◆ **Document section**
Case ID: pa_300/html/0192-01.html
Source: Caselaw Access Project
Author: {"author": "Mr. Justice Sadler,", "license": "Public Domain", "url": "https://static.case.law/"}
Date Created: 2024-08-24T03:29:51.129683

Miller v. Myers et al., Appellants.
    
      Argued March 20, Í930.
    Before Moschzisker? C. J., Frazer, Walling, Simpson, Sadler and Schaffer, JJ.
    
      
      Albert C. Hirseh, with him Coleman Harrison and Watson & Freeman, for appellants.
    The Bulk Sales Act of 1919 provides for, and changes, methods for the collection of certain debts in an unwarranted classification and therefore violates section 7 of article III of the Pennsylvania Constitution, which prohibits local and special legislation on that subject: York Co. Bank v. Carter, 38 Pa. 446; Uhler v. Maulfair, 23 Pa. 481; Buckwalter Stove Co. v. Edmonds, 283 Pa. 236; Schmucker v. Lawler, 38 Pa. Superior Ct. 578; Laplacca v. Transit Co., 265 Pa. 304; Gerli v. Silk T. Co., 70 Pa. Superior Ct. 299; Pa. Co. for Ins., etc., v. Phila., 262 Pa. 439; Lumber Co. v. Carnegie Institute, 225 Pa. 486.

◆ **Problem statement**
Repeat the passage of the Miller v. Myers case from "Albert C. Hirseh, with" to "225 Pa. 486.", swapping "unwarranted" for "arbitrary". The listing has nothing to do with this.

◆ **Material provided**
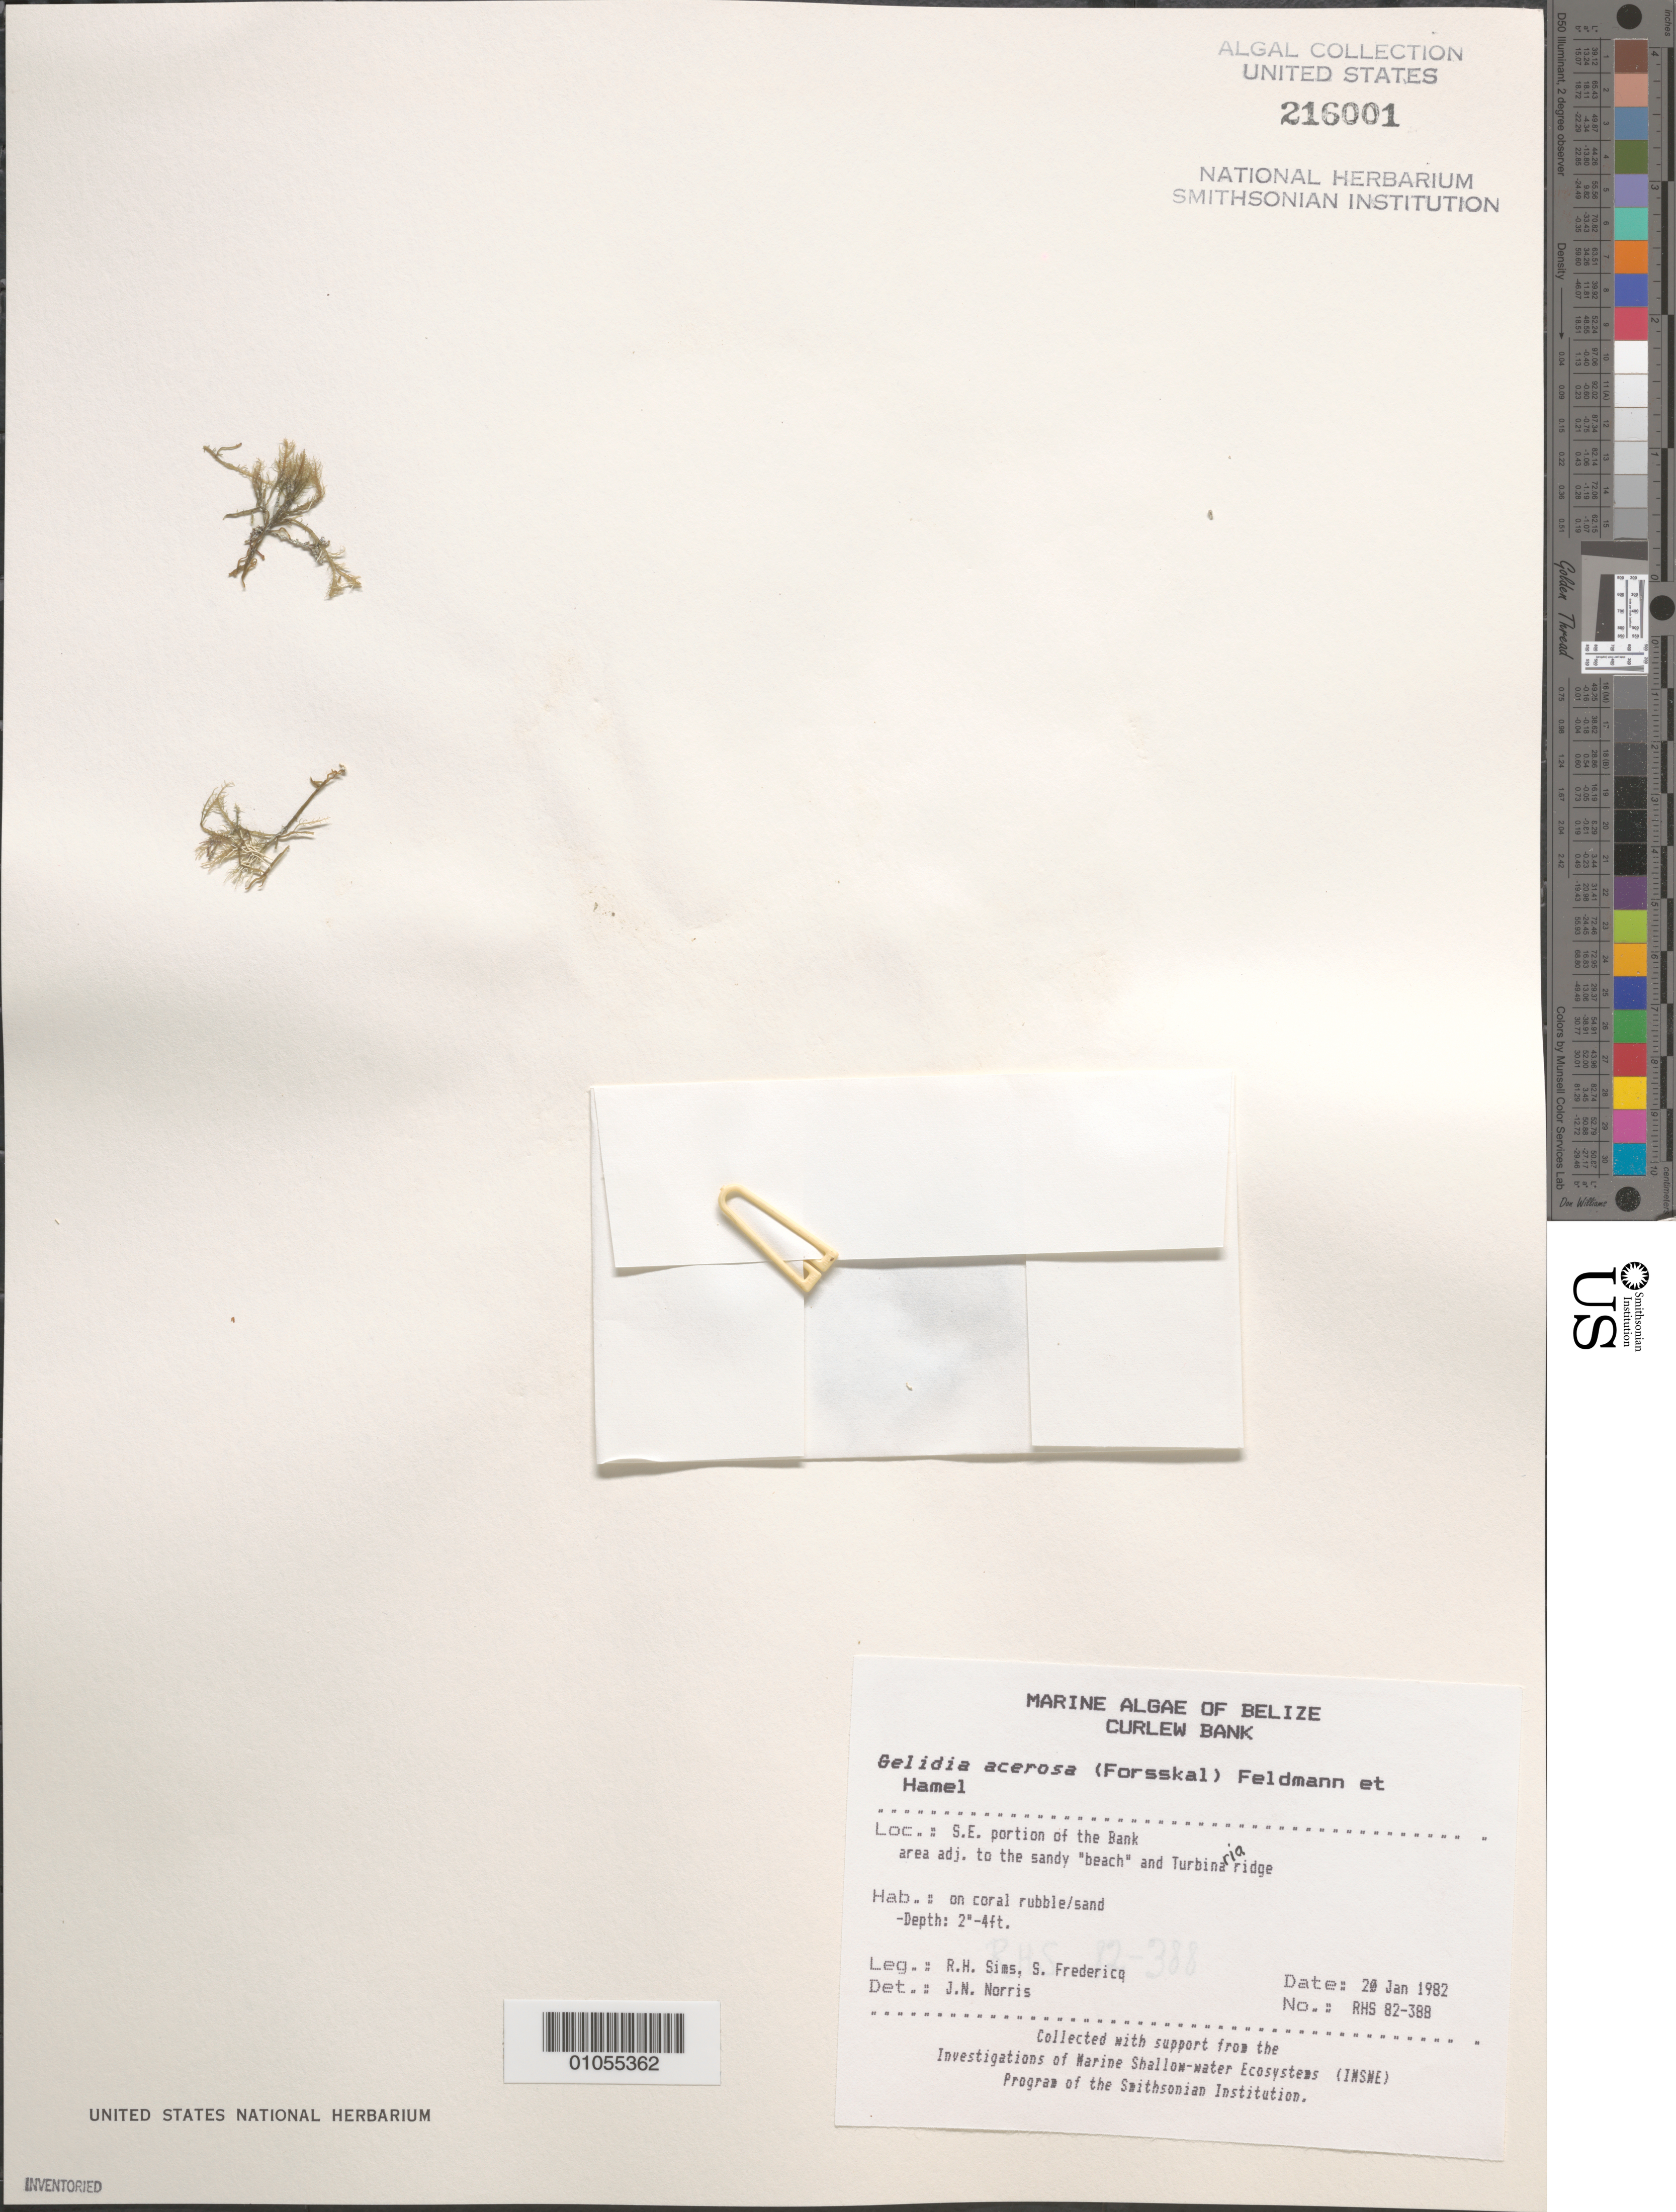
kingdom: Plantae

==

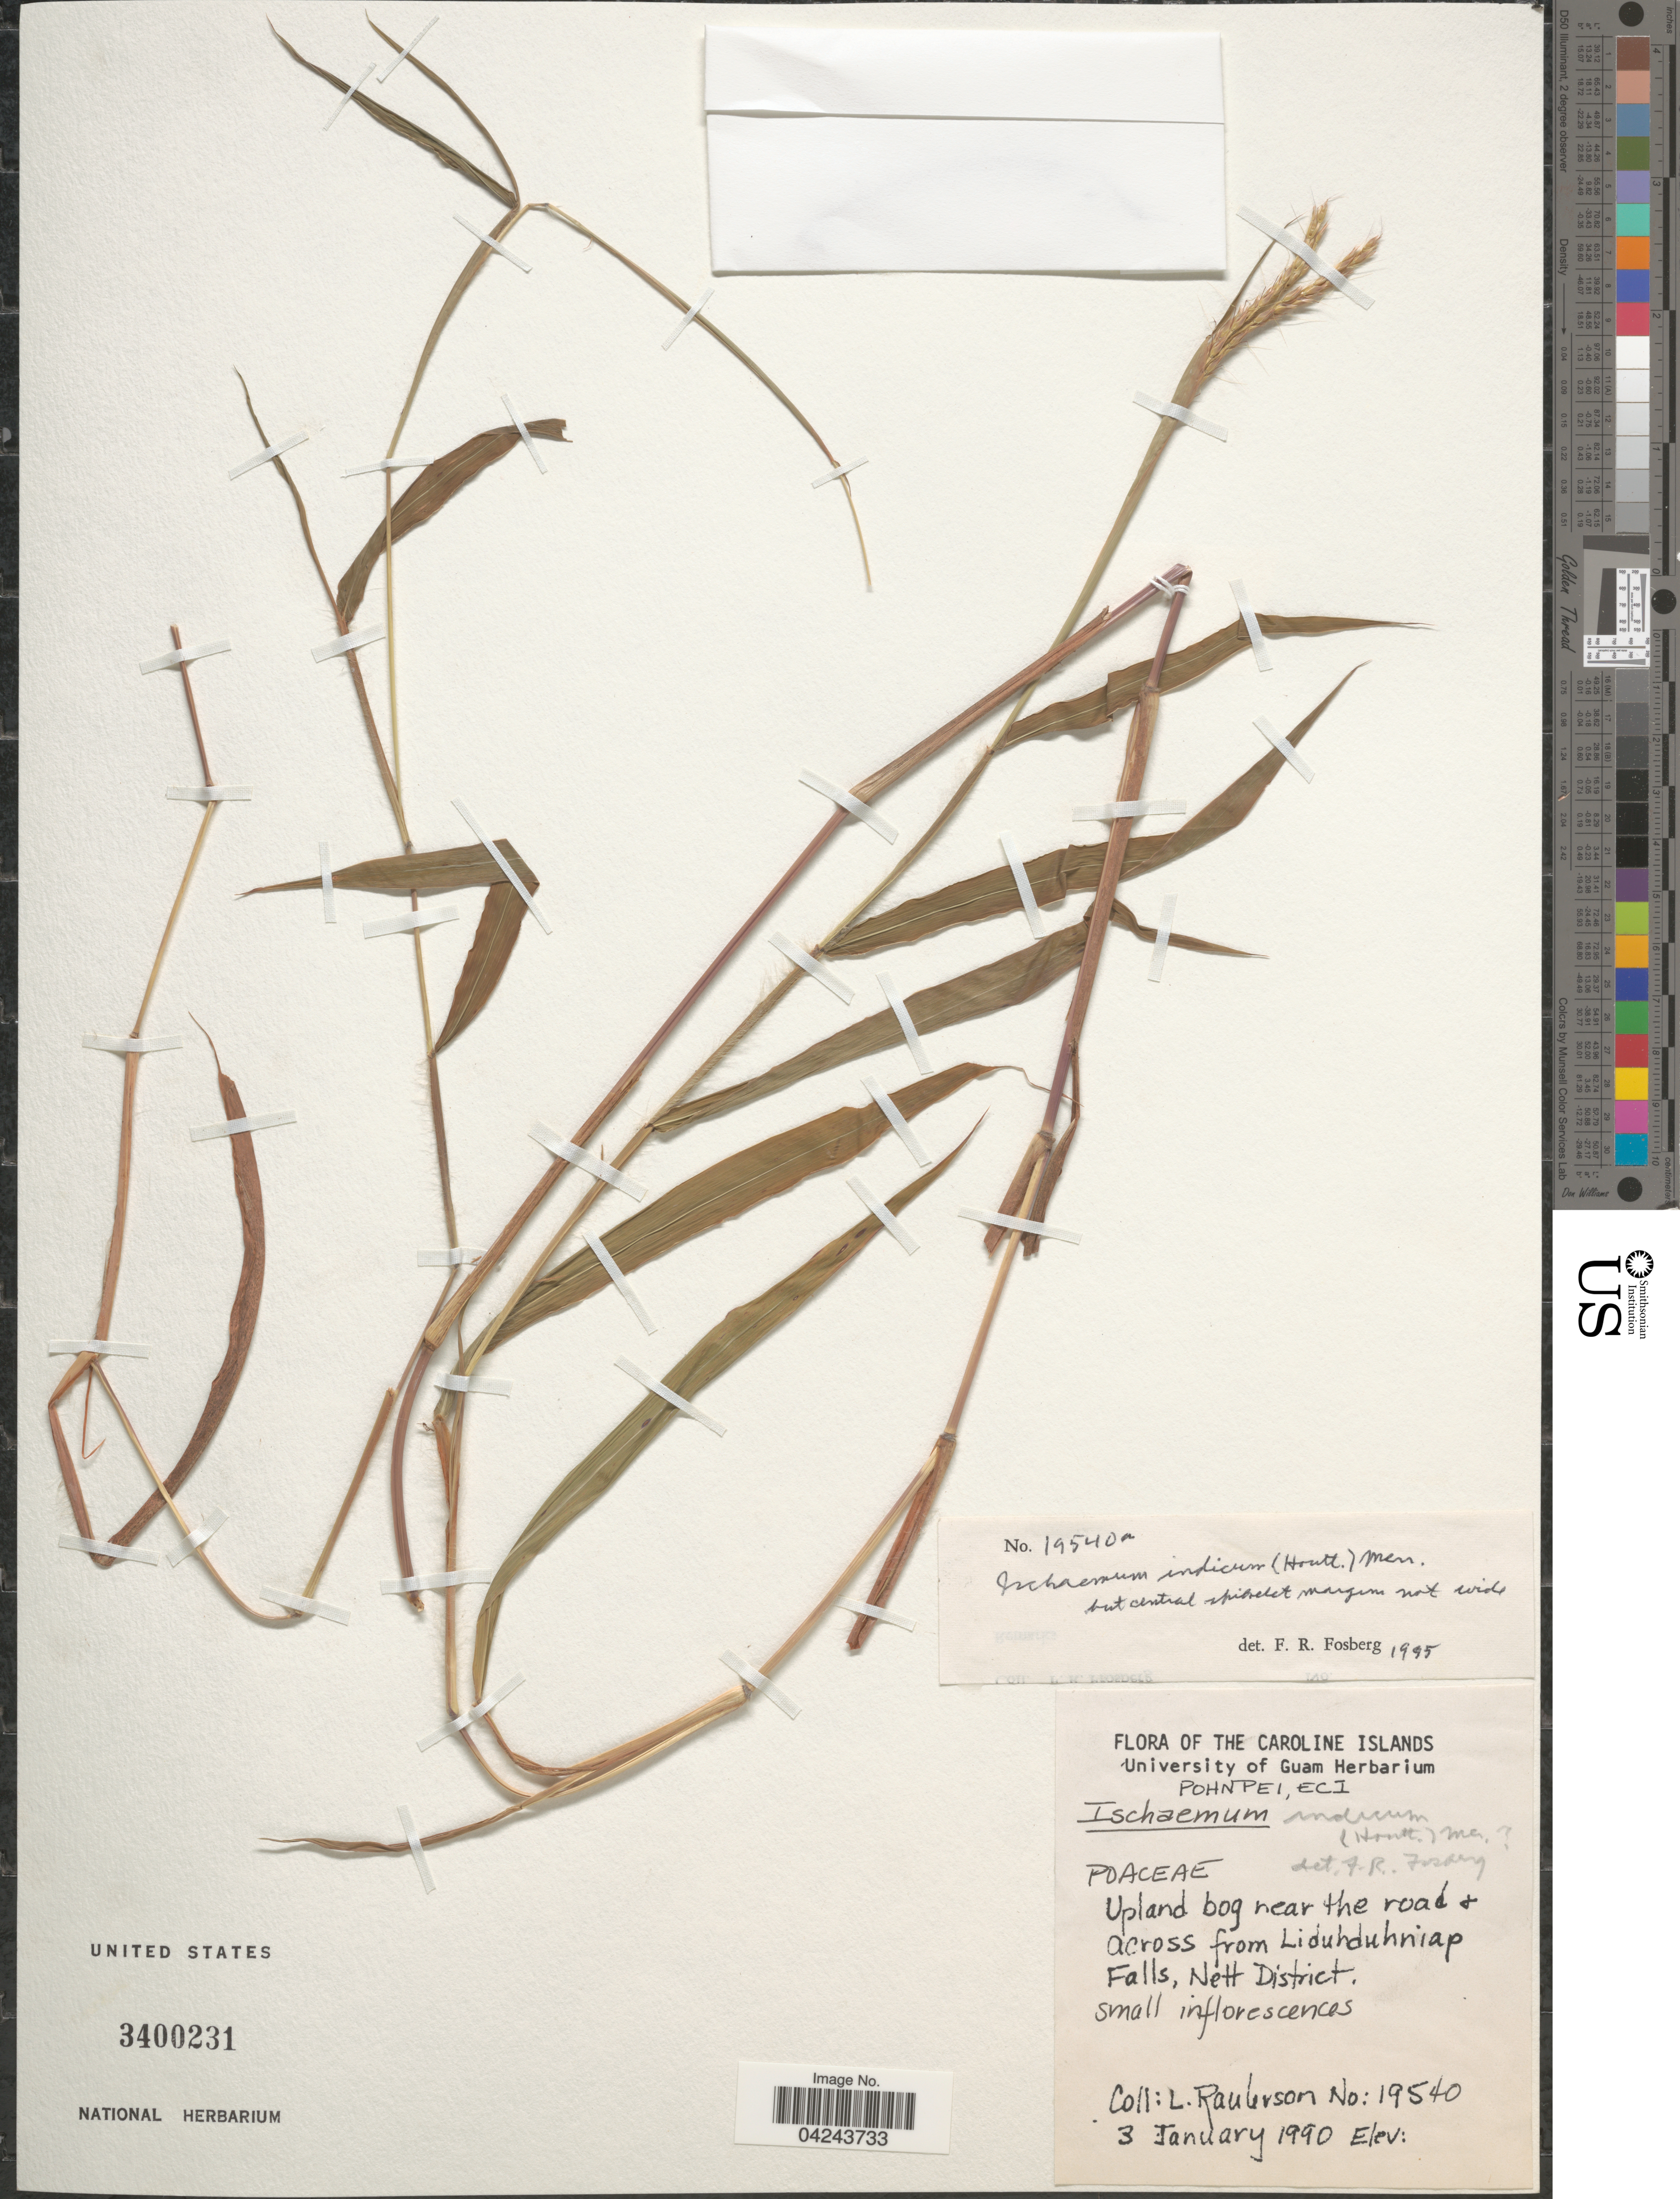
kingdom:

◆ **Output for this exercise**
Albert C. Hirseh, with him Coleman Harrison and Watson & Freeman, for appellants.
    The Bulk Sales Act of 1919 provides for, and changes, methods for the collection of certain debts in an arbitrary classification and therefore violates section 7 of article III of the Pennsylvania Constitution, which prohibits local and special legislation on that subject: York Co. Bank v. Carter, 38 Pa. 446; Uhler v. Maulfair, 23 Pa. 481; Buckwalter Stove Co. v. Edmonds, 283 Pa. 236; Schmucker v. Lawler, 38 Pa. Superior Ct. 578; Laplacca v. Transit Co., 265 Pa. 304; Gerli v. Silk T. Co., 70 Pa. Superior Ct. 299; Pa. Co. for Ins., etc., v. Phila., 262 Pa. 439; Lumber Co. v. Carnegie Institute, 225 Pa. 486.